Der IGFM liegen Aussagen von Abgeschobenen vor, die behaupten, dass die Angaben auf den Fragebögen später gegen sie verwendet wurden. »Vietnamesische Rückkehrer wurden Verhören über ihre politischen Aktivitäten im Ausland ausgesetzt. Oft dauerten die Verhöre monatelang. In solchen Fällen stellte der vietnamesische Staatssicherheitsdienst Fragen, denen fundierte Kenntnisse über das politische Leben des Betroffenen in Deutschland zugrunde lagen. Zahlreiche vietnamesische Rückkehrer schrieben der IGFM, dass sie monatelang keinen Ausweis, keine in Vietnam lebensnotwendige Familienregistrierkarte und keine Arbeit bekommen haben. Kinder konnten deswegen nicht eingeschult werden.«

Während der Reise der Beamten aus Hanoi durch Berlin und Brandenburg sollte überprüft werden, ob sich die Erfüllung des Abkommens beschleunigen lässt, wenn vietnamesische Beamte die Identität der Menschen feststellen, die Deutschland so gerne abschieben will. Die Überprüfungen lassen erahnen, was in Zukunft an deutsch-vietnamesischer Zusammenarbeit möglich sein könnte. Ein Betroffener berichtet, er habe seine Fingerabdrücke abgeben und sich fotografieren lassen müssen. Dann habe ihn der Hanoier Beamte gefragt, ob er nach Vietnam zurückkehren wolle. Der Betroffene habe verneint und sei ins Asylbewerberheim zurückgeschickt worden. Ob ihm diese Antwort schaden wird, weiß er nicht.

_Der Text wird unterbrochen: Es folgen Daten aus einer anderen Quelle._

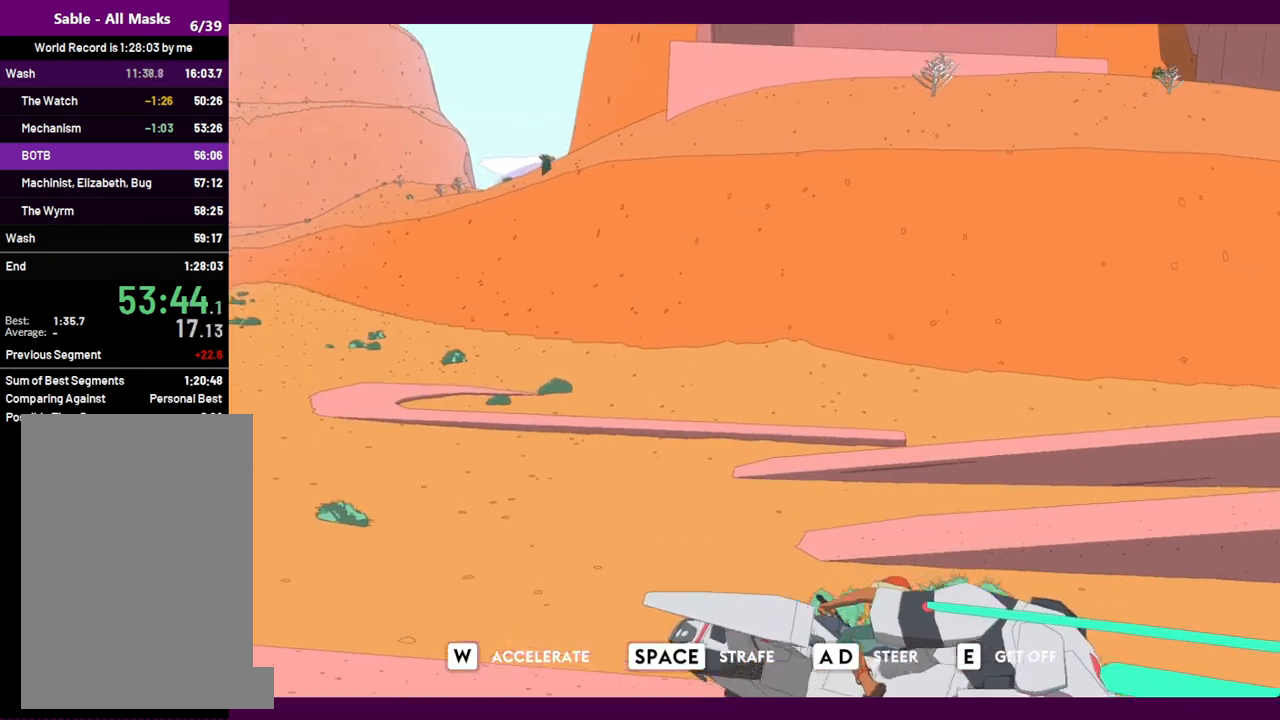
{"keys": ["d", "w"], "mouse": [], "events": [[367, "w", "down"]]}
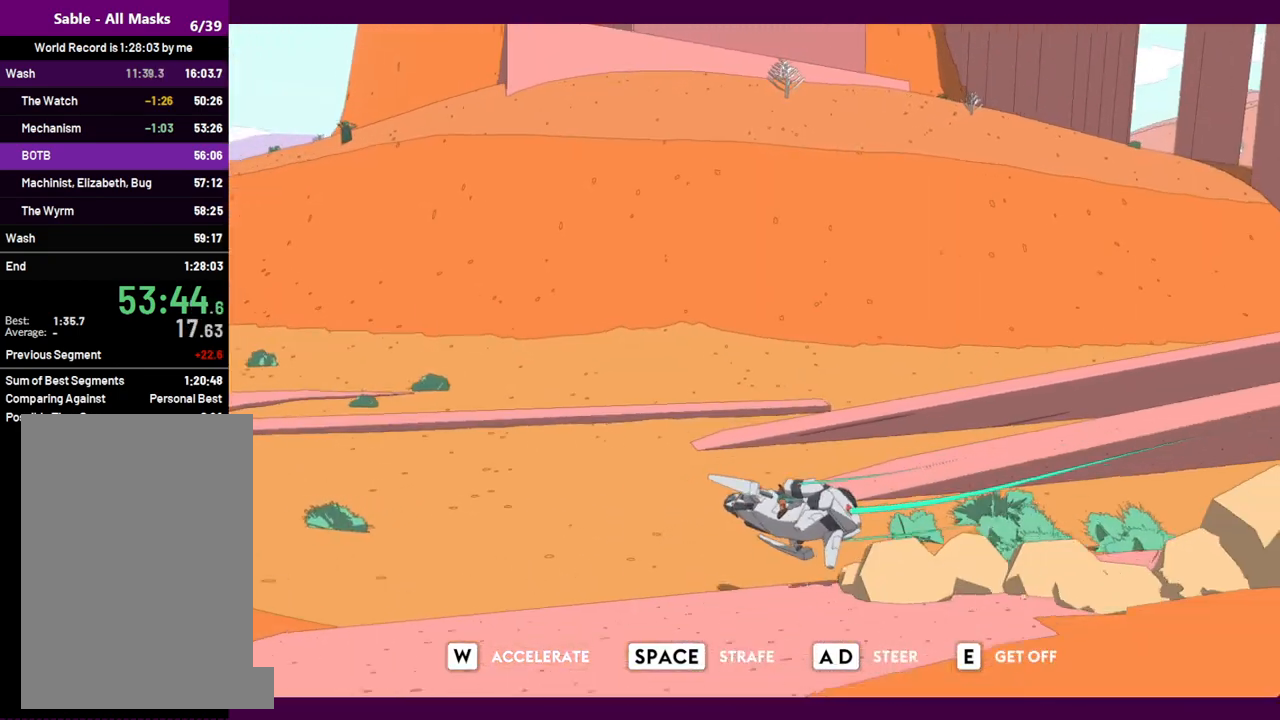
{"keys": ["d", "w"], "mouse": [], "events": []}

Die PDS-Bundestagsabgeordnete Ulla Jelpke kritisiert dieses Vorgehen: »Ich habe mich vor einigen Jahren in Hanoi über den Stand des Rückübernahmeabkommens informiert. Das dortige Innenministerium berichtete mir von Fällen, wo Deutschland asiatisch aussehende Menschen nach Vietnam verfrachten wollte, die gar keine Vietnamesen waren.« Zudem habe Hanoi unmissverständlich erklärt, politische Flüchtlinge auf keinen Fall wieder aufnehmen zu wollen. Jelpke fordert von der Bundesregierung, diesen Menschen hier eine Lebensperspektive zu gewähren und sie nicht jahrelang in einem unsicheren Rechtsstatus leben zu lassen.